The Japanese tea ceremony, also called the Way of Tea, is a Japanese cultural activity involving the ceremonial preparation and presentation of matcha (抹茶), powdered green tea.

In Japanese, it is called chanoyu (茶の湯?) or sadō, chadō (茶道?), while the manner in which it is performed, or the art of its performance, is called (o)temae ([お]手前; [お]点前?).[1] Zen Buddhism was a primary influence in the development of the Japanese tea ceremony. Much less commonly, Japanese tea ceremony uses leaf tea, primarily sencha, in which case it is known in Japanese as senchadō (煎茶道?, the way of sencha) as opposed to chanoyu or chadō; see sencha tea ceremony, below.

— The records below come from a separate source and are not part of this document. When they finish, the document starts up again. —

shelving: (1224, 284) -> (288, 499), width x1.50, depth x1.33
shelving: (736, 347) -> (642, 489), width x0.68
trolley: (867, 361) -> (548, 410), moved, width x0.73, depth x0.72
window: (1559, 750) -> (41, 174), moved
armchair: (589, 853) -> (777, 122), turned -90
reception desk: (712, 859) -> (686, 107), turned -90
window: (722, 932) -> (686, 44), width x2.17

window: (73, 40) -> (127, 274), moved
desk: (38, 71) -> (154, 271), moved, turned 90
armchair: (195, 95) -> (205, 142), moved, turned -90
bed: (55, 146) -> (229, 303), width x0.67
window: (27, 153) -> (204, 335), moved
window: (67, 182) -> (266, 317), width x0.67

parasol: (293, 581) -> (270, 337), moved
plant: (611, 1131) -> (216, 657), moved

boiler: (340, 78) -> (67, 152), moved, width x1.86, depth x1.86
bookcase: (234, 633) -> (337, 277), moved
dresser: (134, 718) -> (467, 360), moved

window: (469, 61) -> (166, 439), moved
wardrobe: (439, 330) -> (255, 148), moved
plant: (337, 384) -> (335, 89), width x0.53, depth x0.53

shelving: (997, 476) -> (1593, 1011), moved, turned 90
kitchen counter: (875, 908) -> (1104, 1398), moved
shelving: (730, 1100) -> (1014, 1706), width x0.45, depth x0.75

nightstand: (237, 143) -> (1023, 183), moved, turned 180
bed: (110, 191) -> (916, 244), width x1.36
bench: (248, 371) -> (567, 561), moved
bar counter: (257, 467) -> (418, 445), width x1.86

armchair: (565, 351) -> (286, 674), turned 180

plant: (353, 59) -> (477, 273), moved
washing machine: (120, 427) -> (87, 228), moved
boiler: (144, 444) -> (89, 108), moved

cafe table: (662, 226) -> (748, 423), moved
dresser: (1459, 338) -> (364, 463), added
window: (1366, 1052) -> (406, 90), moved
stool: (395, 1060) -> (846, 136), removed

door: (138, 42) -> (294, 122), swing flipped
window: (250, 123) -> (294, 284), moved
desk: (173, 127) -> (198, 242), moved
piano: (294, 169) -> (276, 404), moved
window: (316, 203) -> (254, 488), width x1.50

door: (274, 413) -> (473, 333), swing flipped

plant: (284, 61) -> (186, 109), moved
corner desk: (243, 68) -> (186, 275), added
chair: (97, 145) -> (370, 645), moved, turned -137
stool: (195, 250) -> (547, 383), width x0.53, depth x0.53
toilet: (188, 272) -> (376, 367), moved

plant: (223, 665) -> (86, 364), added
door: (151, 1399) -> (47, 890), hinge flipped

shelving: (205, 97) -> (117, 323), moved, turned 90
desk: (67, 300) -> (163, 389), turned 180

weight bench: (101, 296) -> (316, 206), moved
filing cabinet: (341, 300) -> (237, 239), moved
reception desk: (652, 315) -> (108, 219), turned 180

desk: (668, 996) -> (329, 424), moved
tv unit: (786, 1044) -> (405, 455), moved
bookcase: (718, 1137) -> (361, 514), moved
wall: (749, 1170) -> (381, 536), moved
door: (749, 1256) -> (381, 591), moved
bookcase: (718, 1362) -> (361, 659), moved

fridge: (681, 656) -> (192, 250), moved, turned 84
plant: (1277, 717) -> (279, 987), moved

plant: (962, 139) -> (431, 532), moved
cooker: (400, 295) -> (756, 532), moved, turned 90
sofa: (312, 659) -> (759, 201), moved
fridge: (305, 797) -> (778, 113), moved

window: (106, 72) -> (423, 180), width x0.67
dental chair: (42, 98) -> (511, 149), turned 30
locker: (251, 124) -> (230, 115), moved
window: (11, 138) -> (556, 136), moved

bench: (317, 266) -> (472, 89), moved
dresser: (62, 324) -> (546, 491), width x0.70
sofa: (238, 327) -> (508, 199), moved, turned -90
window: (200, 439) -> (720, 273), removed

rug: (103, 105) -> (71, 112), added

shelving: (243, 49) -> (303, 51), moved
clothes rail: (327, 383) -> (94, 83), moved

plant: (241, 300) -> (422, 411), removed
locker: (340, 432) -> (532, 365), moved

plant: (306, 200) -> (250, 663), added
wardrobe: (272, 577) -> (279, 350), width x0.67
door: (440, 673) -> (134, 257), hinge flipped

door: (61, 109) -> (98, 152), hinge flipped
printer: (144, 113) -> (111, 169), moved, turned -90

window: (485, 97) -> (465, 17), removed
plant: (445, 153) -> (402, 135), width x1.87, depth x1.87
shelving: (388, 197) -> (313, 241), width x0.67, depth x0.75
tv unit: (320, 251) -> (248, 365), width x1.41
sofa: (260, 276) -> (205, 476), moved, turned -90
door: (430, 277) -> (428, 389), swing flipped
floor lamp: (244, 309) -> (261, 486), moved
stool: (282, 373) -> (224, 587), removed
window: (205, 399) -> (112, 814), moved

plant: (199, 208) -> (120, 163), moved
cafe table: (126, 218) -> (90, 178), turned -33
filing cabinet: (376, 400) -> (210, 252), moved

Tea gatherings are classified as an informal tea gathering chakai (茶会?, tea gathering) and a formal tea gathering chaji (茶事?, tea event). A chakai is a relatively simple course of hospitality that includes confections, thin tea, and perhaps a light meal. A chaji is a much more formal gathering, usually including a full-course kaiseki meal followed by confections, thick tea, and thin tea. A chaji can last up to four hours.

Chadō is counted as one of the three classical Japanese arts of refinement, along with kōdō for incense appreciation, and kadō for flower arrangement.